Knits Use “with nap” layout, looped yarns reflect light differently when viewed in opposite directions. Use ballpoint needles and pins. Best suited for serger, allows fabric to stretch.
Leather & Vinyl Require special tools Teflon Presser foot Leather needle – wedge-shaped points Rubber cement masking tape rotary cutter and mat Wax chalk for marking rubber mallet for “pressing” areas
Leather & Vinyl - prep Patterns with multi seams will make better use of the skins Drop-shoulder sleeves require less easing Double check fit, alterations are difficult Layout pattern with finished side up Use masking tape to attach pattern to “fabric”. DO NOT USE PINS! Use wax chalk for marking
Leather & Vinyl - construction Lengthen stitch to 3 Use wedge shaped needle Hand tie seam ends Interface as indicated on pattern, use interfacing specifically for leather Use rubber mallet or clapper for flattening seams.
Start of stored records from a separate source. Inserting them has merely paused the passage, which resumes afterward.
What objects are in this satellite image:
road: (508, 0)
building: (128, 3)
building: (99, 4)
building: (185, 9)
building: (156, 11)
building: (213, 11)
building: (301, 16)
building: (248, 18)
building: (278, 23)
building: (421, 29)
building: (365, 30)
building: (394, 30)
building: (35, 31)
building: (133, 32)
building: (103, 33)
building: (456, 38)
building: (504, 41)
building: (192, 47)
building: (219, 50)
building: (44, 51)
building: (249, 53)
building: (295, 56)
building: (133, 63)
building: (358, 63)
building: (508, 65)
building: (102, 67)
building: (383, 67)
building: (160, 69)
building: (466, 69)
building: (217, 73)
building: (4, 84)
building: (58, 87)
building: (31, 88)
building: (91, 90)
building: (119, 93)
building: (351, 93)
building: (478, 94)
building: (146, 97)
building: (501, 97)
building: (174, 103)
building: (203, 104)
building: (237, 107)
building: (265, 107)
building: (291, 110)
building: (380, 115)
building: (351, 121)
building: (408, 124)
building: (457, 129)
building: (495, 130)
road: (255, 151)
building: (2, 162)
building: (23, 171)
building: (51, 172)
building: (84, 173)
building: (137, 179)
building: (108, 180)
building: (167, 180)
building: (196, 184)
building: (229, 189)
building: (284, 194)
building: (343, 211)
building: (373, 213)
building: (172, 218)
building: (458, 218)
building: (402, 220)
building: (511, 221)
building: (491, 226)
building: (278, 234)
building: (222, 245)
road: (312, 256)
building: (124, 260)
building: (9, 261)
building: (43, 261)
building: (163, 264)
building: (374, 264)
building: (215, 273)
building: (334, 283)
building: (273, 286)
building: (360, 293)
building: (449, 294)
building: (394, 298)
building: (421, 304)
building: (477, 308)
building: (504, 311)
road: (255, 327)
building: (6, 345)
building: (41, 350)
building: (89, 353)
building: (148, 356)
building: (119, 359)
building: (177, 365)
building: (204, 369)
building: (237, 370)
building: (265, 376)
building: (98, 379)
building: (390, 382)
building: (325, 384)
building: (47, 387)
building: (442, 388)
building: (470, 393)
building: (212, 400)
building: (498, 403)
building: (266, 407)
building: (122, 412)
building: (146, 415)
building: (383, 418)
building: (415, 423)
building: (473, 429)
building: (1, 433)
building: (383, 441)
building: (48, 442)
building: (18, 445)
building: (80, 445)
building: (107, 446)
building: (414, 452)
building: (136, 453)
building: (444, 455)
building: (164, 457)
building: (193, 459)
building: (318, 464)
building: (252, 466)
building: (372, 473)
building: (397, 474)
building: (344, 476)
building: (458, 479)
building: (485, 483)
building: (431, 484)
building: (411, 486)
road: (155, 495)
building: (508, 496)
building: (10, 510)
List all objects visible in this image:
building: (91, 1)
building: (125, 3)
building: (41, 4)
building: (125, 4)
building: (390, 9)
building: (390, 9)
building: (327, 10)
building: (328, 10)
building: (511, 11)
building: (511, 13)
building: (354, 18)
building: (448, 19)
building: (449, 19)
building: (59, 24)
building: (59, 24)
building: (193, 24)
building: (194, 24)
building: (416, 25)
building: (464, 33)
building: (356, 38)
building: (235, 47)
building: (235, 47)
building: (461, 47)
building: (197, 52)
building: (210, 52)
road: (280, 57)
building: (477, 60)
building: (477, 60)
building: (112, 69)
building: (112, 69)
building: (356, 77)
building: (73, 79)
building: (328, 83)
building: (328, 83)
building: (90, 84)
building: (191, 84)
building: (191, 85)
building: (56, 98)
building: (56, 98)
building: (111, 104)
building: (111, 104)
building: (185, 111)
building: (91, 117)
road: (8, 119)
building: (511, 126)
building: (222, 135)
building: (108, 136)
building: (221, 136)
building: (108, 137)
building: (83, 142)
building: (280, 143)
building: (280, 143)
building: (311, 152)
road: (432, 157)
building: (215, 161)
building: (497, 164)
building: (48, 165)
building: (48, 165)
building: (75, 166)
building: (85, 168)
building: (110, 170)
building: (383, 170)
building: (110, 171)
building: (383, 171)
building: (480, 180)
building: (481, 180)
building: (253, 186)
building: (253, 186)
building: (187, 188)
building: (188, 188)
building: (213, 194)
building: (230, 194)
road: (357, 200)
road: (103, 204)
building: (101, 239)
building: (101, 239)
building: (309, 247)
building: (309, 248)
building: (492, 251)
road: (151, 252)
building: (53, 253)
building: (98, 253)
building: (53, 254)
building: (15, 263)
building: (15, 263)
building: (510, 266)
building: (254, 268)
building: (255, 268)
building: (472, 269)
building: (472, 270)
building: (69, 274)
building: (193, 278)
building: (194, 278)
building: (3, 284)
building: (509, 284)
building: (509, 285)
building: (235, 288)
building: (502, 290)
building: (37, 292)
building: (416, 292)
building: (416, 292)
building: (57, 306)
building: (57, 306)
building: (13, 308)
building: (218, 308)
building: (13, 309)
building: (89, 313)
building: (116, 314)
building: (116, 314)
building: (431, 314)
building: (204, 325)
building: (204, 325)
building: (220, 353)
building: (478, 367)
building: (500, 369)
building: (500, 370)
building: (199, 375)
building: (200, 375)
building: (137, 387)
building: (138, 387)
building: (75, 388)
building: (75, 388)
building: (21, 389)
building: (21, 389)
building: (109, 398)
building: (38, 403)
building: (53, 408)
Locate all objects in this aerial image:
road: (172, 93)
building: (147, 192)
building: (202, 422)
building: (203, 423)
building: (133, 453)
Lapped seams are suitable Use rubber cement to “hem” garment Most leather garments are lined Use bound buttonholes & button backs to support buttons.
Portfolio SamplesSpecial fabrics. Matching Plaids Examples of uneven plaids, stripes (even & uneven), one-way design, and picture of border print. Pile or napped fabric; one example of right method, one of wrong method Formal Fabrics: french seam with lace fabric, fabric swatches with picture, & information on working with silky textured, silk, satin, sheer fabrics summarized. Samples of seams for knits with information about sewing knits.